_Exercise objective:_ Find the line in the entries below that contains "Figure 4. Experimental". Repeat it exactly, and every line after it through the line that contains "Figure 4. Slant".

Data items:
* * * * * * * * *

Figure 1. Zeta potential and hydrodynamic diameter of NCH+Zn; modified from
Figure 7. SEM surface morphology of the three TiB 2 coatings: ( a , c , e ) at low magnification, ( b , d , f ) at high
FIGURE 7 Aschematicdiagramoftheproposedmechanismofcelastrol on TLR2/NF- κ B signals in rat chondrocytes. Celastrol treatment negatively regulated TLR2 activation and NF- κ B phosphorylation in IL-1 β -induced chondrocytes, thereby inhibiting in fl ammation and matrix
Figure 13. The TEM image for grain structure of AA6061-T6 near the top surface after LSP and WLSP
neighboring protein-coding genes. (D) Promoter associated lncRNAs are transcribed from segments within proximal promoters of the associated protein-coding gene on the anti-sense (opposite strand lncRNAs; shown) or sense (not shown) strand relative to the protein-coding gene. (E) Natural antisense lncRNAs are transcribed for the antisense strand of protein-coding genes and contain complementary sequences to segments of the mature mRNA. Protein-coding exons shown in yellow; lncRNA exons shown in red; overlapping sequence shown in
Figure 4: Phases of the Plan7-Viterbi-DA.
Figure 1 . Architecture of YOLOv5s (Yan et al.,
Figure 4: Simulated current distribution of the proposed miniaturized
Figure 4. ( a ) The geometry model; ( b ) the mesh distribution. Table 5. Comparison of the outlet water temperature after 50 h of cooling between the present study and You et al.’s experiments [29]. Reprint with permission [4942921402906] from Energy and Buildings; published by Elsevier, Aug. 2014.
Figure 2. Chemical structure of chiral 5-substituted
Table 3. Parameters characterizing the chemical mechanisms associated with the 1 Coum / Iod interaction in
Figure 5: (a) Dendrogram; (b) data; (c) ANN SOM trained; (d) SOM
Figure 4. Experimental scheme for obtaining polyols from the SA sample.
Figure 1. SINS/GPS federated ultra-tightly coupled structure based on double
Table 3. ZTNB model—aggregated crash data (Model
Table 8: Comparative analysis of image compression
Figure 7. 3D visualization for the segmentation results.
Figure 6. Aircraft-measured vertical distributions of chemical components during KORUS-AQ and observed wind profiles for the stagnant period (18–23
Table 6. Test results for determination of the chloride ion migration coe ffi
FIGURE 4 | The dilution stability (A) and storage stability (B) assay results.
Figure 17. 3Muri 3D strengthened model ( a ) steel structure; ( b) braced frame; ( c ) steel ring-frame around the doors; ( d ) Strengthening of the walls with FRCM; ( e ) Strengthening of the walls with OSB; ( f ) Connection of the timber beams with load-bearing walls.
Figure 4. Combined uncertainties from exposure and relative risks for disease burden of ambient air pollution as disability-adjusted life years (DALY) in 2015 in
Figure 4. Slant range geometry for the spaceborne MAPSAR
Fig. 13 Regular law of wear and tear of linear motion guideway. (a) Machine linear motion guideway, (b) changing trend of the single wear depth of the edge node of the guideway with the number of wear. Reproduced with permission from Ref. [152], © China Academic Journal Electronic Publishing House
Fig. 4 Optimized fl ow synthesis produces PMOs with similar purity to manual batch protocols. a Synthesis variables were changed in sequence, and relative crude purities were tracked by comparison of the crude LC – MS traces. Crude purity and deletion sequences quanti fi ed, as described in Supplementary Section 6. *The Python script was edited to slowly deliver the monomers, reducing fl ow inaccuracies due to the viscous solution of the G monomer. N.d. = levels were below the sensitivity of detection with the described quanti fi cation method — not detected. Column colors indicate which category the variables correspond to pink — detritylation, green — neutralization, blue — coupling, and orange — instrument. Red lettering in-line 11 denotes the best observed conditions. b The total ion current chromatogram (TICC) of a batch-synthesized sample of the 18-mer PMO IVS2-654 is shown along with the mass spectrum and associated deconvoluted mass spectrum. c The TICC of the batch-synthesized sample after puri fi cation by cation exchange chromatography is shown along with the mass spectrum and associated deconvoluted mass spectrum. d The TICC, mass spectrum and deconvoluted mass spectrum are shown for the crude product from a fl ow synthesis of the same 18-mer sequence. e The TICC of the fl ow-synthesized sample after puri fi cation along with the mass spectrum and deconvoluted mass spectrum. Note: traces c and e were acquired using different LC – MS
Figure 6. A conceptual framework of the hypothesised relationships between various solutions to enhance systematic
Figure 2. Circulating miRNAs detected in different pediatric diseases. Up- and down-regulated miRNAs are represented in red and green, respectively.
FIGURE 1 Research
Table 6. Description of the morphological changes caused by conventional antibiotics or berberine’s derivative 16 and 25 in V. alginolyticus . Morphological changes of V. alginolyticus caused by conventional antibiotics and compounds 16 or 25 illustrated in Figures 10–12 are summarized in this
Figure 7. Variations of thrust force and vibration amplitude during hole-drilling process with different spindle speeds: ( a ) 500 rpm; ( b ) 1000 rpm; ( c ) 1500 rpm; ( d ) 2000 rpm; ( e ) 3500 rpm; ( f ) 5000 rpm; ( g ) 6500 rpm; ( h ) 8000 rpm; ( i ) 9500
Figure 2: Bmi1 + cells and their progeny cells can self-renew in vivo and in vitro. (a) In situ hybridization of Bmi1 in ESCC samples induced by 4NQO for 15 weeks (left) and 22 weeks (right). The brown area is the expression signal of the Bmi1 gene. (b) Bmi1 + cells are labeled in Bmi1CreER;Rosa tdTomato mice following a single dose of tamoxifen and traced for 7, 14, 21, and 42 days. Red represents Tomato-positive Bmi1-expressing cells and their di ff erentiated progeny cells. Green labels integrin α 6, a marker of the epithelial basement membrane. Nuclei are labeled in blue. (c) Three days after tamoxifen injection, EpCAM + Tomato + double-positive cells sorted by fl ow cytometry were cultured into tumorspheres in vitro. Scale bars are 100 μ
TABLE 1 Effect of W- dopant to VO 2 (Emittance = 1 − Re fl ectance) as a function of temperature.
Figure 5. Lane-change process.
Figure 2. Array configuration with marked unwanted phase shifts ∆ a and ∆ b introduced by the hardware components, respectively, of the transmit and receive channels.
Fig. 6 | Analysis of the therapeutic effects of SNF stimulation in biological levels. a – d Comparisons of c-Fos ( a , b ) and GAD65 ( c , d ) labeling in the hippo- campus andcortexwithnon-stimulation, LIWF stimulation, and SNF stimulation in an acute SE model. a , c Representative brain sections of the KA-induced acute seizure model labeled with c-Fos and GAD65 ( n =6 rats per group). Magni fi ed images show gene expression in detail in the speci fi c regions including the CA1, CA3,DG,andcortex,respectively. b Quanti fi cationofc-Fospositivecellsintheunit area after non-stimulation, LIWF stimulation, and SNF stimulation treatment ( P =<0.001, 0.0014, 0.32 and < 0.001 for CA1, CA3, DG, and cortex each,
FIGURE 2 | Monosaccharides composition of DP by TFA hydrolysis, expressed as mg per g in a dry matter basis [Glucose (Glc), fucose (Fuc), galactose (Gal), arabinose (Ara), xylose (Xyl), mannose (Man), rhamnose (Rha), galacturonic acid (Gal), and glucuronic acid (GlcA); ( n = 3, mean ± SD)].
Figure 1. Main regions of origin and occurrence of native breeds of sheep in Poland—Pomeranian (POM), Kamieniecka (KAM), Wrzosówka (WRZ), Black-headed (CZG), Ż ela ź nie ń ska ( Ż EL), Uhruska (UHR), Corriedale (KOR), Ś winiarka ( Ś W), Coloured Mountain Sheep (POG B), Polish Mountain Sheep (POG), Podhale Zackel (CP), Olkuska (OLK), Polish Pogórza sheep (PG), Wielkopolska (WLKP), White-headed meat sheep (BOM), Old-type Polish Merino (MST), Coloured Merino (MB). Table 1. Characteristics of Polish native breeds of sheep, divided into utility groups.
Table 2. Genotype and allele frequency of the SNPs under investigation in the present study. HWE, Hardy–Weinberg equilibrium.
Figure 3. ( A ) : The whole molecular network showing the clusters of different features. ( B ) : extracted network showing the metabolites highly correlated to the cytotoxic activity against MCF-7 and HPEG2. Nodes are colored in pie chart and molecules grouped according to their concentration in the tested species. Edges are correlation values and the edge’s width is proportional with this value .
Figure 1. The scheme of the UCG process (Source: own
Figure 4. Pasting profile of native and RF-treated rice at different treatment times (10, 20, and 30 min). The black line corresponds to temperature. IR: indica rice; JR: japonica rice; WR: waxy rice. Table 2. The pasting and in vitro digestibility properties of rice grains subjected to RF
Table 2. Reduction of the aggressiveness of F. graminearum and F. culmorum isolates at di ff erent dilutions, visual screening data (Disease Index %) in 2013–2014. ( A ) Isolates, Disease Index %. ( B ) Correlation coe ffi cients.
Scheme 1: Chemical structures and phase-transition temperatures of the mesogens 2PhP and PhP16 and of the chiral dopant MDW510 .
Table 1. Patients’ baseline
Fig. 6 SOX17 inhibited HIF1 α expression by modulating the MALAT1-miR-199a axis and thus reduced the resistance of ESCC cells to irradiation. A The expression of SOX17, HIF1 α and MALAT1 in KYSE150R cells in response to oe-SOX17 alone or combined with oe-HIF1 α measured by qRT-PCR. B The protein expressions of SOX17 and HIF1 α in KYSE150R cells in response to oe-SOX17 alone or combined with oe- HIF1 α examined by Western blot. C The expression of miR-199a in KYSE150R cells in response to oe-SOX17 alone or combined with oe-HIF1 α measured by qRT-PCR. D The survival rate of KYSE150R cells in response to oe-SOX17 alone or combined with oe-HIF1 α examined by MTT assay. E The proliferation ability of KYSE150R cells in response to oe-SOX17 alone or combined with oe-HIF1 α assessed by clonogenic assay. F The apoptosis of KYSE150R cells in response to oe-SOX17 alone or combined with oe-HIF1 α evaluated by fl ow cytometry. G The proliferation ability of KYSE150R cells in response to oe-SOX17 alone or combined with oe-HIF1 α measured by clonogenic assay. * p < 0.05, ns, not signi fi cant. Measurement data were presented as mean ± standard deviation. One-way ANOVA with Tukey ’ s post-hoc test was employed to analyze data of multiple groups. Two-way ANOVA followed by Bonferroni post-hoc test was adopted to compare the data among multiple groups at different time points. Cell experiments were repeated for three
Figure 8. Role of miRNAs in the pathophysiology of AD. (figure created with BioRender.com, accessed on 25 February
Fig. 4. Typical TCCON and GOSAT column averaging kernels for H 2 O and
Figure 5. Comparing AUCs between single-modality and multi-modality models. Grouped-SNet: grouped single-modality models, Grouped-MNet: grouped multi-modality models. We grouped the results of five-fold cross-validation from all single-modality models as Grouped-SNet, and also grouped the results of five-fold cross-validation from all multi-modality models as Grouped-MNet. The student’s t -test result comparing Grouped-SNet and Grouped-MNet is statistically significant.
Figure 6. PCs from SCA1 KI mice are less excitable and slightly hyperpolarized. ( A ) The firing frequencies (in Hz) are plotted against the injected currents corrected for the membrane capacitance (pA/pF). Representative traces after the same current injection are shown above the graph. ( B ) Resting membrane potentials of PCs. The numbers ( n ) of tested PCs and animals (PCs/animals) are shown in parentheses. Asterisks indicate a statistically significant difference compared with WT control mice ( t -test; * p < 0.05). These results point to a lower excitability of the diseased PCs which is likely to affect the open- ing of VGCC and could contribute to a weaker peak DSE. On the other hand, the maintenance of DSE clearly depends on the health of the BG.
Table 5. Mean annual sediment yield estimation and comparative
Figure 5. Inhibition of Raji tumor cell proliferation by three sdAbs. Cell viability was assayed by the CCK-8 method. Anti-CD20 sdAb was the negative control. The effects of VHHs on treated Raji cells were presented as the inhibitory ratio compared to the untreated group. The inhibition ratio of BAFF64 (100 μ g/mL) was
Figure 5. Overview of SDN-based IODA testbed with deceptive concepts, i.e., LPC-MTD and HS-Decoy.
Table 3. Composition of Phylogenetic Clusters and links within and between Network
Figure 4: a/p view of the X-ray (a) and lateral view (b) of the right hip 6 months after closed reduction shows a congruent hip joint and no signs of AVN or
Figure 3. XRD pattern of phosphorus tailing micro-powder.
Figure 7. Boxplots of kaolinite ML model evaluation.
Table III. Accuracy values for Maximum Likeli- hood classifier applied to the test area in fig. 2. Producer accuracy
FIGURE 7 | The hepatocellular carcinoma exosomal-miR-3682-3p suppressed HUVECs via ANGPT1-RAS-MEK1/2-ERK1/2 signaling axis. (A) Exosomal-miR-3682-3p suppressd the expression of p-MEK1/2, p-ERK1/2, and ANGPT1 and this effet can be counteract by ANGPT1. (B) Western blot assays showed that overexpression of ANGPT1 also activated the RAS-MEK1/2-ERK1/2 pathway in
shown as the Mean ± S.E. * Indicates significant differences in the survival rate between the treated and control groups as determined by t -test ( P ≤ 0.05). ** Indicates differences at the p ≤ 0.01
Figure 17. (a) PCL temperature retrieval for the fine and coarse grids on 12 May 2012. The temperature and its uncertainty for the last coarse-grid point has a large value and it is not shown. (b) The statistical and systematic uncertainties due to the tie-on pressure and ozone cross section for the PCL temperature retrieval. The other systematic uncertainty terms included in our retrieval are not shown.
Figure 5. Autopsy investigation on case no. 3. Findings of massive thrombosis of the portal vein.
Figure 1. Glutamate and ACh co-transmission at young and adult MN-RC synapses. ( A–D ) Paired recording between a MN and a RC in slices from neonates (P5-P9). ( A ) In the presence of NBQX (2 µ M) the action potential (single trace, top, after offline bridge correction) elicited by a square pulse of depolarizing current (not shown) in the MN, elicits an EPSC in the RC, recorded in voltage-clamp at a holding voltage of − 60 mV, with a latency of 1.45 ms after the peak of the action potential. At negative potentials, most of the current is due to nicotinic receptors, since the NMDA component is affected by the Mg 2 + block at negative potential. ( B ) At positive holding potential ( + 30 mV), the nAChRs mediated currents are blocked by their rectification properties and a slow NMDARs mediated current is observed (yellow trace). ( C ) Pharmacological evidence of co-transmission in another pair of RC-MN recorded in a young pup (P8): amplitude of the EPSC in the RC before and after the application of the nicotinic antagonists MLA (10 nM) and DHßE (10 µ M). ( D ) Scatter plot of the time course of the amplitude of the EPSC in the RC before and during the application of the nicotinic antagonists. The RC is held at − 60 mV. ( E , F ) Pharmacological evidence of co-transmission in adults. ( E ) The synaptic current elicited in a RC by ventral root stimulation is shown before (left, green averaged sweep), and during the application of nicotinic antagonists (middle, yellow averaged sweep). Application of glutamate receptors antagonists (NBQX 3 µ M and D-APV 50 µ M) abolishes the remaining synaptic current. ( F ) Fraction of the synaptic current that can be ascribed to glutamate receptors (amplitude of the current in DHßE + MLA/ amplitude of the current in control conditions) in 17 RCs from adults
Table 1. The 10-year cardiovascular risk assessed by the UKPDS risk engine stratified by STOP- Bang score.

* * * * * * * * *

_Answer to this task:_
Figure 4. Experimental scheme for obtaining polyols from the SA sample.
Figure 1. SINS/GPS federated ultra-tightly coupled structure based on double
Table 3. ZTNB model—aggregated crash data (Model
Table 8: Comparative analysis of image compression
Figure 7. 3D visualization for the segmentation results.
Figure 6. Aircraft-measured vertical distributions of chemical components during KORUS-AQ and observed wind profiles for the stagnant period (18–23
Table 6. Test results for determination of the chloride ion migration coe ffi
FIGURE 4 | The dilution stability (A) and storage stability (B) assay results.
Figure 17. 3Muri 3D strengthened model ( a ) steel structure; ( b) braced frame; ( c ) steel ring-frame around the doors; ( d ) Strengthening of the walls with FRCM; ( e ) Strengthening of the walls with OSB; ( f ) Connection of the timber beams with load-bearing walls.
Figure 4. Combined uncertainties from exposure and relative risks for disease burden of ambient air pollution as disability-adjusted life years (DALY) in 2015 in
Figure 4. Slant range geometry for the spaceborne MAPSAR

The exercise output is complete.